XtreemFS

Hardware virtualization is used to share hardware devices between several users to increase utilization and reduce cost for the individual users. Most cloud providers provide storage services with guaranteed capacity and performance for random access patterns. Performance guarantees for streaming access are much less common. However, using a reservation for random access for streaming access results in sub-optimal performance. In HARNESS, we implemented a more general storage reservation system. Applications can describe their storage requirements in a detailed way. The application can ask for a volume optimized for random or streaming access. It can also specify performance and capacity.

Storage devices come with a fixed set of performance properties. For example, a hard disk with 4TB of capacity can perform about 120 random access operations per second (IOPS). To optimize utilization of that device, applications must reserve 33GB (4TB/120) of storage capacity for each reserved IOP. Any deviations will either waste capacity or IOPS. For streaming access, a hard disk can easily achieve 150 MB/s for a wide range of reservation sizes. SSDs on the other hand are much more flexible. They can easily mix random and streaming access on the same device.

Approach

In HARNESS, we extended XtreemFS, a cloud file system[1], with mechanisms for virtualising and reserving storage resources. Before HARNESS, XtreemFS had no notion of performance for storage devices or performance isolation for multi-tenancy scenarios. For HARNESS, we developed a resource allocation service and scheduler. In addition, we extended the storage servers with mechanisms for performance isolation.

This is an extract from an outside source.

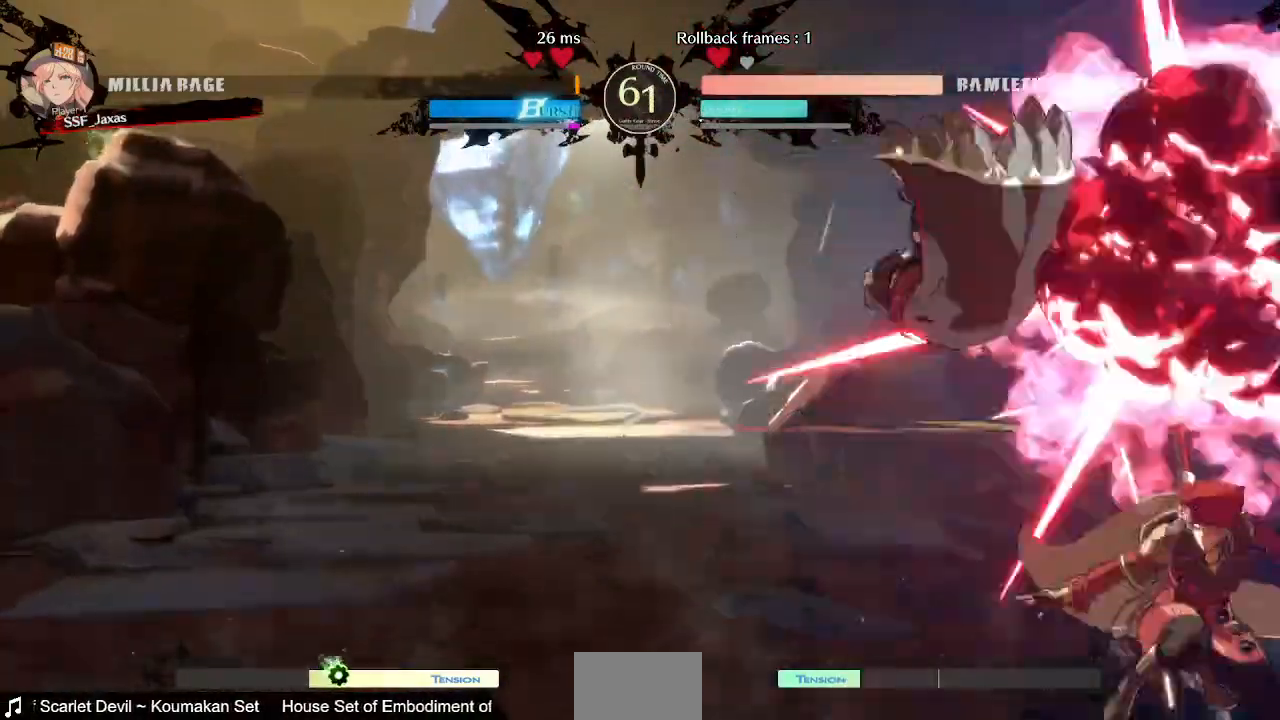
{"buttons": ["DPAD_RIGHT"], "events": [[80, "SQUARE", "up"], [160, "DPAD_DOWN", "up"]]}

File access with XtreemFS using a Fuse/CBFS client

When users want to reserve storage, they have to specify the capacity and the expected performance. For performance, they can specify the throughput and the access pattern of their application (e.g., streaming or random access). XtreemFS will reserve the necessary resources from a pool of different devices (e.g., solid state disks, rotating disks, or large RAID systems). Taking existing reservations and the requirements of the new reservation into account, it will reserve storage and performance capacity on the most suitable devices.

We also developed a monitoring service. It analyses all accesses to a volume and provides feedback to the user. E.g. a user reserved a volume with 1 TB capacity and 100 MB/s bandwidth. The monitoring service can tell the user that at most 800 GB were used and except for a few spikes the used bandwidth was below 50 MB/s. For the next run, the user can ask for a smaller, slower, and cheaper volume.

The techniques developed in HARNESS are part of XtreemFS since release 1.5.1. It  includes the reservation system, the monitoring system, user quotas, and an improved Hadoop adapter.

Further Reading

  1. J. Stender, M. Berlin and A. Reinefeld. XtreemFS – a File System for the Cloud. Data Intensive Storage Services for Cloud Environments. 2013
  2. C. Kleineweber, A. Reinefeld and T. Schütt. QoS-aware Storage Virtualization for Cloud File Systems. International Workshop on Programmable File Systems. 2014.